BTI Researchers test 3-D printing technology to scale up—and down

Since it first appeared on the market in 1984, 3-D printing technology, also known as stereolithography, has been used to create everything from robotic aircraft to artificial limbs. The technology caught the attention of the media this summer, when reports surfaced that a Canadian man fired 14 shots from a rifle manufactured on a 3-D printer using a design downloaded from the Internet.

The cost of the technology is becoming more affordable—desktop units now range from $250-$2500—and the printers are finding their way into artist studios, research labs, and in some cities, the local Fedex/Kinkos copy shop.

In 2012, BTI members Brett Barney (BTI/Department of Bioproducts and Biosystems Engineering) and Igor Libourel (BTI/Department of Plant Biology) approached BTI director Mike Sadowsky for funds to purchase a MakerBot Replicator 2—a low-cost 3-D printer about the size of bread box. Both saw the potential to advance research and training goals but each had a novel approach to experimenting with the technology.

Barney immediately saw the potential of the technology in the classroom and has created brightly colored, hand-painted models to help explain cell metabolism and metabolic pathways to his students.
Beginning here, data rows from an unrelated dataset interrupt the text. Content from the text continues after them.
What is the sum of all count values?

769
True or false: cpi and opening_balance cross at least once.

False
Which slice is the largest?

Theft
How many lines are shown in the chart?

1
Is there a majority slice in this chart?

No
Beginning with three dimensional images of proteins from the Protein Data Bank, a repository of structural images for large biological molecules, he uses a variety of

3-D rendering tools to refine his models and build the scaffolding required to support the structure as the printer lays down layer upon layer of ASB thermoplastic, similar that found in Lego® building blocks. After cutting away the scaffolding and the excess material, the molecular models are painted, polished and ready for display.
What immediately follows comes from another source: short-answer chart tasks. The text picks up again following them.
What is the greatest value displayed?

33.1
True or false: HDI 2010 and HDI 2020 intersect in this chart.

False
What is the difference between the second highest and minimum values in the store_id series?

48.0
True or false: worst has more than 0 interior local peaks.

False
The initial models took up to 15 hours to print, with several additional hours of detailed work for clean up and finish. With practice, he was able to reduce the printing and clean up cycle to a couple of hours. Once the models are complete, Barney posts the plans, with photographs and annotations, on Makerbot’s open-source repository called Thingiverse. Published under the name MoleculeMaker, Barney’s model of the FeMo Cofactor is available for download by members of the online community.

Barney hopes to print a full model of a photosynthetic reaction center, but also builds partial models to highlight unique characteristics of the molecules he studies. In fact, his lab has used the models to help predict sites for mutagenesis studies in wax ester synthases—enzymes important in the effort to produce biodiesel from a complex biomass such as cellulose. Barney recently published the
results in the Journal of Applied and Environmental Microbiology.

For more about Barney’s 3-D Models see: http://barneybioproductslab.cfans.umn.edu/3d-printing-and-molecular-models/ 


Rapid prototyping and development of miniature bioflow reactors

With an eye toward understanding environmental changes brought about by global warming, the Libourel Lab studies metabolic features of Ostreococcus, a picoalgae genus common in the world’s ocean. Investigating the relationship between metabolic adaptation and climate models, the lab relies on bioflow reactors to manipulate and monitor the organism’s response to evolutionary pressure.

After modifying bench scale reactors with customized hardware and software, Libourel and his students realized they could achieve the same results, using fewer resources, by scaling down. But each bioreactor requires a custom enclosure, which can cost as much as $500 to produce, increasing cost and slowing development. Using the Replicator 3-D printer, Libourel hopes to construct and modify the enclosures which house the circuits, pumps, and fans required to run the reactors. In addition to the cost saving, the rapid prototyping and development will allow the lab focus on what’s happening inside the dish instead of the box.